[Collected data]
───
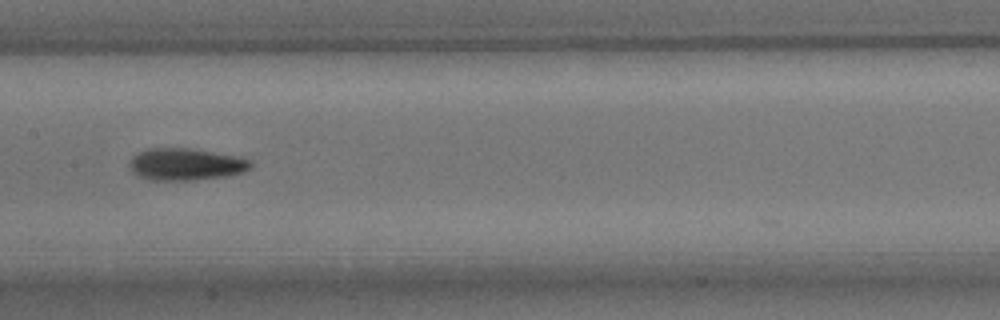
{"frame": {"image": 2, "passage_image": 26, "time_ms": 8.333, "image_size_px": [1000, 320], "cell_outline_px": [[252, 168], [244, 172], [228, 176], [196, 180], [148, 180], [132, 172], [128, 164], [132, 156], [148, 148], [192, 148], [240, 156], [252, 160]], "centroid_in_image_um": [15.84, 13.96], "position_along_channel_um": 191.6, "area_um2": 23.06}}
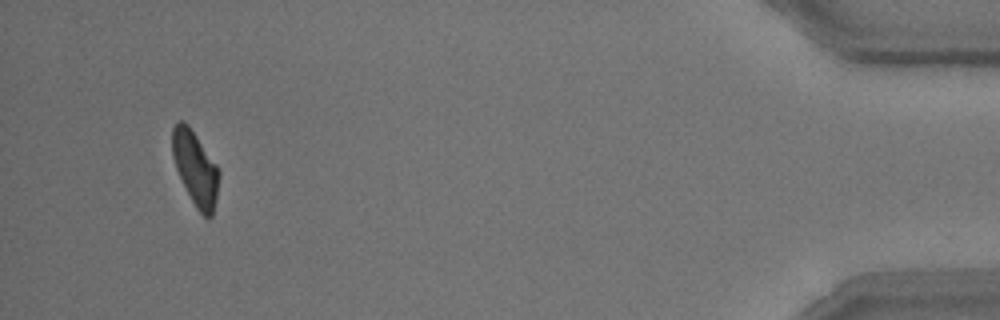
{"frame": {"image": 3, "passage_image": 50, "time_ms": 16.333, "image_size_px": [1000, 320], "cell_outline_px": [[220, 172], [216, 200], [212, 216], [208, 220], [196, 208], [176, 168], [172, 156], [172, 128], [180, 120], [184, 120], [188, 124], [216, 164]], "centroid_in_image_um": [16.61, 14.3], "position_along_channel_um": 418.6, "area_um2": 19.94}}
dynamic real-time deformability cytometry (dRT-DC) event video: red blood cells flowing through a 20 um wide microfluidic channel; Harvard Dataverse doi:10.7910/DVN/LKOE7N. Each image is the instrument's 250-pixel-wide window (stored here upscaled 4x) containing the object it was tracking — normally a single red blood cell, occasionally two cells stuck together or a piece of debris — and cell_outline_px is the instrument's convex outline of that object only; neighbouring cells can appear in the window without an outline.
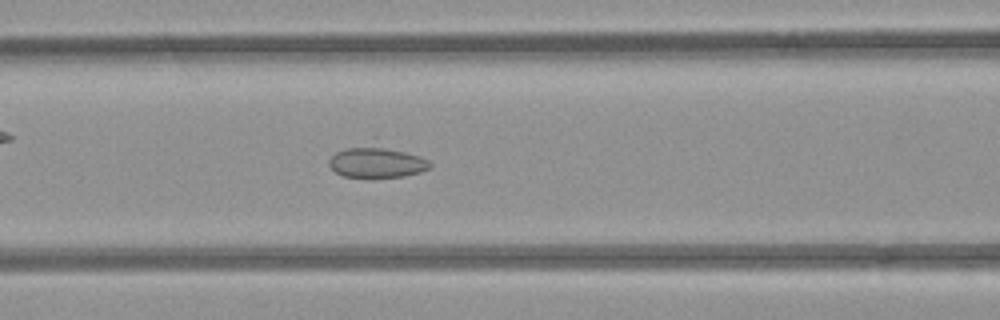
{"species": "common noctule bat (a hibernating species)", "species_latin": "Nyctalus noctula", "temperature_condition": "room temperature", "stored_images_in_passage": 44, "camera_frame_rate_fps": 3000, "um_per_image_px": 0.085, "animal": {"sex": "female", "body_mass_g": 21.9}, "frame": {"image": 1, "passage_image": 23, "time_ms": 7.333, "image_size_px": [1000, 320], "cell_outline_px": [[432, 168], [420, 172], [404, 176], [372, 180], [368, 180], [344, 176], [336, 172], [328, 164], [328, 160], [336, 152], [372, 136], [376, 136], [420, 156], [428, 160], [432, 164]], "centroid_in_image_um": [32.04, 13.65], "position_along_channel_um": 134.6, "area_um2": 21.21}}
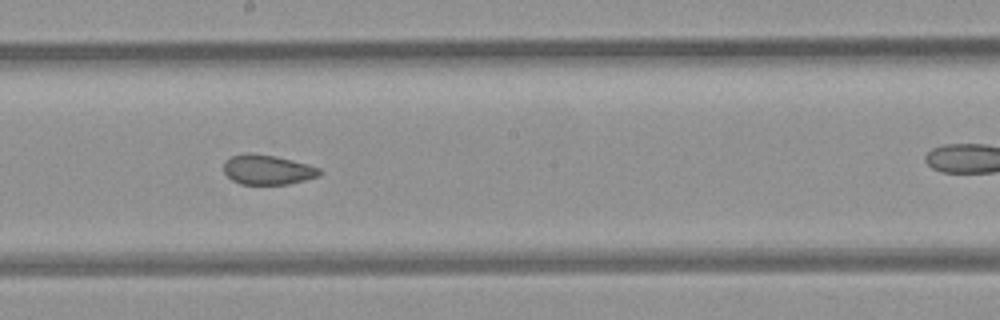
{"frame": {"image": 2, "passage_image": 30, "time_ms": 9.667, "image_size_px": [1000, 320], "cell_outline_px": [[320, 176], [288, 184], [240, 184], [232, 180], [224, 172], [224, 164], [232, 156], [264, 152], [268, 152], [320, 168]], "centroid_in_image_um": [22.78, 14.41], "position_along_channel_um": 225.4, "area_um2": 16.76}}
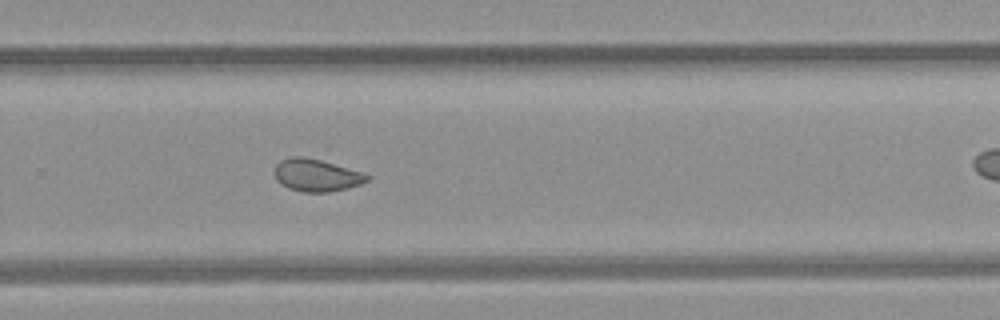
───
Exercise prompt: Do not include pictures. Copy only the lines running from the line with "dynamic real-time deformability" through the last line of the records, exactly as they appear.

Full answer:
dynamic real-time deformability cytometry (dRT-DC) event video: red blood cells flowing through a 20 um wide microfluidic channel; Harvard Dataverse doi:10.7910/DVN/LKOE7N. Each image is the instrument's 250-pixel-wide window (stored here upscaled 4x) containing the object it was tracking — normally a single red blood cell, occasionally two cells stuck together or a piece of debris — and cell_outline_px is the instrument's convex outline of that object only; neighbouring cells can appear in the window without an outline.
{"species": "common noctule bat (a hibernating species)", "species_latin": "Nyctalus noctula", "temperature_condition": "room temperature", "stored_images_in_passage": 44, "camera_frame_rate_fps": 3000, "um_per_image_px": 0.085, "animal": {"sex": "female", "body_mass_g": 21.9}, "frame": {"image": 1, "passage_image": 23, "time_ms": 7.333, "image_size_px": [1000, 320], "cell_outline_px": [[432, 168], [420, 172], [404, 176], [372, 180], [368, 180], [344, 176], [336, 172], [328, 164], [328, 160], [336, 152], [372, 136], [376, 136], [420, 156], [428, 160], [432, 164]], "centroid_in_image_um": [32.04, 13.65], "position_along_channel_um": 134.6, "area_um2": 21.21}}
{"frame": {"image": 2, "passage_image": 30, "time_ms": 9.667, "image_size_px": [1000, 320], "cell_outline_px": [[320, 176], [288, 184], [240, 184], [232, 180], [224, 172], [224, 164], [232, 156], [264, 152], [268, 152], [320, 168]], "centroid_in_image_um": [22.78, 14.41], "position_along_channel_um": 225.4, "area_um2": 16.76}}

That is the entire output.